40 Days For Life claim they are not intimidating women who seek to access an abortion. However, their presence directly outside the clinic is innately intimidating for women at a time when they are already likely to be feeling extremely vulnerable. Contrary to the beliefs of these religious fundamentalists, abortion is not a decision taken lightly by women. No woman needs to experience intimidation and judgment en route to the clinic having made a choice that is hers and only hers to make.
Last week a friend and I decided to meet with the manager of the British Pregnancy Advisory Service abortion clinic – part of a UK-wide charity – to find out how we could usefully support them and stand up for a woman’s rights to reproductive choices. She told us that women entering the clinic had been extremely upset by the presence of 40 Days For Life. Several had been in tears. Furthermore, she had been forced to call the Police on two occasions because 40 Days For Life had been praying on the steps to the clinic and telling the women entering the clinic that they would “pray for their souls”.
As a result we have decided to host counter-demonstrations every Saturday outside the clinic for the duration of Lent. We chose Saturdays because the clinic is not open on weekends. Unlike 40 Days For Life we have absolutely no desire to inadvertently further intimidate women entering the clinic by forcing them to pass through a crowd of protestors.

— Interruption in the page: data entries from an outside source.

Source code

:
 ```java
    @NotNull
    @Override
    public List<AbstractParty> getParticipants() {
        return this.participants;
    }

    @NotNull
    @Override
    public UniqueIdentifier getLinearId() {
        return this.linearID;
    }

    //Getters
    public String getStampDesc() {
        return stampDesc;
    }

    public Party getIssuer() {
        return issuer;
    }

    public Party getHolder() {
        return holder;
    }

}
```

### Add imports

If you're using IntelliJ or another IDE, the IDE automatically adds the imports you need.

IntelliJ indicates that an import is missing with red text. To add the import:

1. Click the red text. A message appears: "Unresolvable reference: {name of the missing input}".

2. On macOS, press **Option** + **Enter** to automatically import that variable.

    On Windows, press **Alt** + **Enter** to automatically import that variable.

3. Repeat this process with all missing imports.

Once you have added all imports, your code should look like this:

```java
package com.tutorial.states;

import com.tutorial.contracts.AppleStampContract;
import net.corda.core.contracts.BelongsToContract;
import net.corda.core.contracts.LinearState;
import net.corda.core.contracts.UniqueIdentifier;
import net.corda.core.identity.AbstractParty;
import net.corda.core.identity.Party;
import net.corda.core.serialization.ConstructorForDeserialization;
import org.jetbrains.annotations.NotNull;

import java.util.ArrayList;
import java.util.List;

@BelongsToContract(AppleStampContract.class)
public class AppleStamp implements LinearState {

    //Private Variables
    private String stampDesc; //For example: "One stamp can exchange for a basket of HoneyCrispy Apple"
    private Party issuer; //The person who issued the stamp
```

Our first demonstration took place last Saturday when we vastly outnumbered the anti-abortionists. At the protest’s peak there were a hundred of us, both men and women, drawn from a broad church – seasoned activists, concerned residents, students, parents, those with religious views and atheists, and of varying political allegiances.

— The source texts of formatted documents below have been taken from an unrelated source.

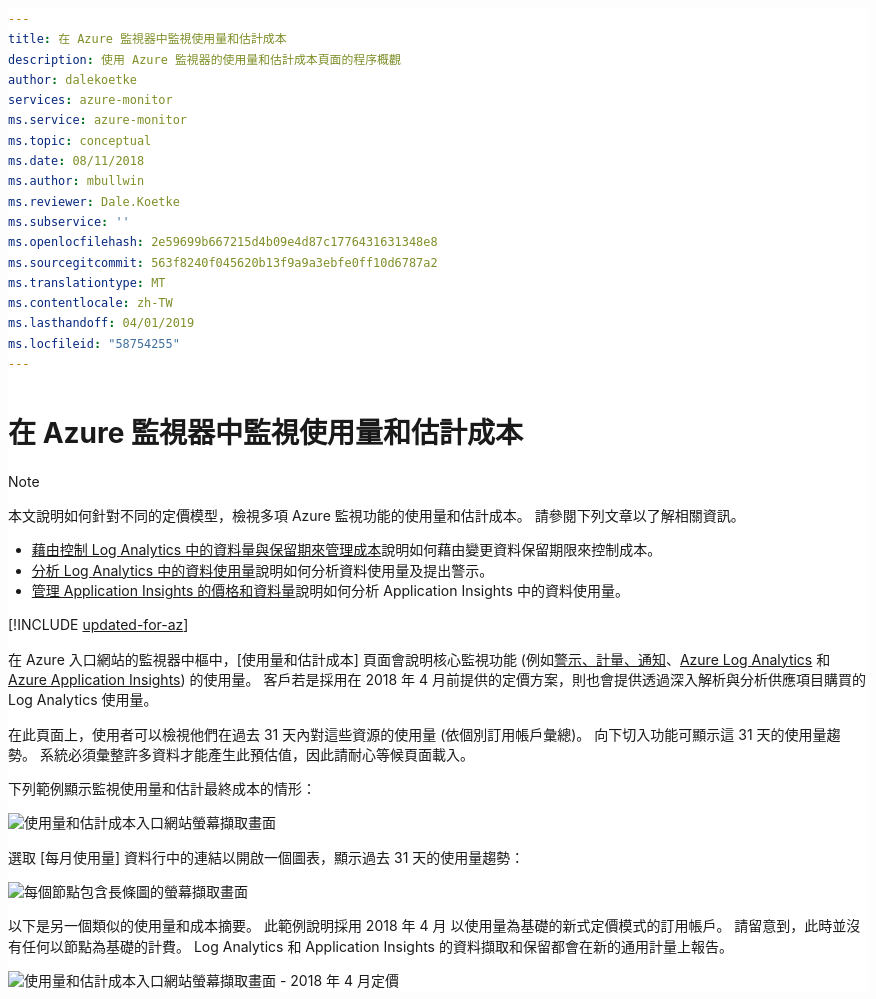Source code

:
 ```yaml
---
title: 在 Azure 監視器中監視使用量和估計成本
description: 使用 Azure 監視器的使用量和估計成本頁面的程序概觀
author: dalekoetke
services: azure-monitor
ms.service: azure-monitor
ms.topic: conceptual
ms.date: 08/11/2018
ms.author: mbullwin
ms.reviewer: Dale.Koetke
ms.subservice: ''
ms.openlocfilehash: 2e59699b667215d4b09e4d87c1776431631348e8
ms.sourcegitcommit: 563f8240f045620b13f9a9a3ebfe0ff10d6787a2
ms.translationtype: MT
ms.contentlocale: zh-TW
ms.lasthandoff: 04/01/2019
ms.locfileid: "58754255"
---
```

# <a name="monitoring-usage-and-estimated-costs-in-azure-monitor"></a>在 Azure 監視器中監視使用量和估計成本

> [!NOTE]
> 本文說明如何針對不同的定價模型，檢視多項 Azure 監視功能的使用量和估計成本。  請參閱下列文章以了解相關資訊。
> - [藉由控制 Log Analytics 中的資料量與保留期來管理成本](manage-cost-storage.md)說明如何藉由變更資料保留期限來控制成本。
> - [分析 Log Analytics 中的資料使用量](../../azure-monitor/platform/data-usage.md)說明如何分析資料使用量及提出警示。
> - [管理 Application Insights 的價格和資料量](../../azure-monitor/app/pricing.md)說明如何分析 Application Insights 中的資料使用量。

[!INCLUDE [updated-for-az](../../../includes/updated-for-az.md)]

在 Azure 入口網站的監視器中樞中，[使用量和估計成本] 頁面會說明核心監視功能 (例如[警示、計量、通知](https://azure.microsoft.com/pricing/details/monitor/)、[Azure Log Analytics](https://azure.microsoft.com/pricing/details/log-analytics/) 和 [Azure Application Insights](https://azure.microsoft.com/pricing/details/application-insights/)) 的使用量。 客戶若是採用在 2018 年 4 月前提供的定價方案，則也會提供透過深入解析與分析供應項目購買的 Log Analytics 使用量。

在此頁面上，使用者可以檢視他們在過去 31 天內對這些資源的使用量 (依個別訂用帳戶彙總)。 向下切入功能可顯示這 31 天的使用量趨勢。 系統必須彙整許多資料才能產生此預估值，因此請耐心等候頁面載入。

下列範例顯示監視使用量和估計最終成本的情形：

![使用量和估計成本入口網站螢幕擷取畫面](./media/usage-estimated-costs/001.png)

選取 [每月使用量] 資料行中的連結以開啟一個圖表，顯示過去 31 天的使用量趨勢：

![每個節點包含長條圖的螢幕擷取畫面](./media/usage-estimated-costs/002.png)

以下是另一個類似的使用量和成本摘要。 此範例說明採用 2018 年 4 月 以使用量為基礎的新式定價模式的訂用帳戶。 請留意到，此時並沒有任何以節點為基礎的計費。 Log Analytics 和 Application Insights 的資料擷取和保留都會在新的通用計量上報告。

![使用量和估計成本入口網站螢幕擷取畫面 - 2018 年 4 月定價](./media/usage-estimated-costs/003.png)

We heard speeches from Julie Morgan AM and an elderly Christian Minister who travelled down from the valleys to support the pro-choice cause. Passing taxi drivers honked their horns in support while passers-by cheered us on. Several Christians stopped to tell us that they were appalled that 40 Days For Life were claiming to be acting on religious grounds.

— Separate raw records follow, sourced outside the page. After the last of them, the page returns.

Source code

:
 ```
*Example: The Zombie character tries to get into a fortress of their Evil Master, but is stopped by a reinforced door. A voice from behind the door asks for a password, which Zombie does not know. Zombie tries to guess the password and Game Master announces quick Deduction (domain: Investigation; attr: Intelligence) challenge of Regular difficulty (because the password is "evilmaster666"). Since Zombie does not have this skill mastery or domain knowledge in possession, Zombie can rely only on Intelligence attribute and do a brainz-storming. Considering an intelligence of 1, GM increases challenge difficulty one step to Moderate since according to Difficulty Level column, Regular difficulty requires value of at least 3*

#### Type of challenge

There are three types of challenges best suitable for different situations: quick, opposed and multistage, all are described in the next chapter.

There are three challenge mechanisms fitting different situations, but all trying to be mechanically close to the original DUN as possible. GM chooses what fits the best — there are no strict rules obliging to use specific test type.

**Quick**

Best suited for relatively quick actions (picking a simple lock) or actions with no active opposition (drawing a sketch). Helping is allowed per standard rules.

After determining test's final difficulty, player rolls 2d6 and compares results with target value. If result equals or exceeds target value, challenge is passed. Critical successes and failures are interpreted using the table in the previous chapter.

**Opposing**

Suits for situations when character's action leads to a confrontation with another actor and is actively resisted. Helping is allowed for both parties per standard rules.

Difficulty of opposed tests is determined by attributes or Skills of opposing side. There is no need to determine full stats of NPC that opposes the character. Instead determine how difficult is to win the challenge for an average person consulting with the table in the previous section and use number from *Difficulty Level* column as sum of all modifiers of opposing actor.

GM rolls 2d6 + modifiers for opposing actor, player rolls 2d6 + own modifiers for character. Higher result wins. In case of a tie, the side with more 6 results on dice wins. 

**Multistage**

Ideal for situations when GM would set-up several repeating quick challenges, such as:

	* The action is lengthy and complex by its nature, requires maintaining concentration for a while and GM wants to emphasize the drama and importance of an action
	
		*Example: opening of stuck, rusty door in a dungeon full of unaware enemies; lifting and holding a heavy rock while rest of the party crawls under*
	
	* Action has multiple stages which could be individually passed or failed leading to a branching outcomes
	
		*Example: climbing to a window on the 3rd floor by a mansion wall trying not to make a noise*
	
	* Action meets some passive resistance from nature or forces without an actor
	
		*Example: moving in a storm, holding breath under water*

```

As one of our placards says, we are the pro-choice majority. More than three-quarters of the population in the UK support a woman’s right to choose, as do 90 per cent of GPs. Access to safe abortion is essential to protect women’s health. Every year across the world, 80,000 women die as a result of unsafe abortions. The recent case of Savita Halappanavar dying in Ireland after being refused abortion illuminates the potential consequences of women being denied access to abortion. Indeed, it is hard to see how 40 Days For Life can call themselves ‘pro-life’ when the only lives that they are concerned about are those that are not yet born or viable. The lives of women are nowhere on their list of priorities.
It is quite unbelievable that more than four decades after the passing of the 1967 Abortion Act, we still have to get out on the streets to defend the radical idea that women can make their own decisions about their own bodies, their own futures and their own family planning. However, for as long as anti-abortionists insist on intimidating women and pressing for legislation that would not end abortion, but would only increase its casualties, we will be out in the streets of Cardiff supporting women’s right to reproductive choices.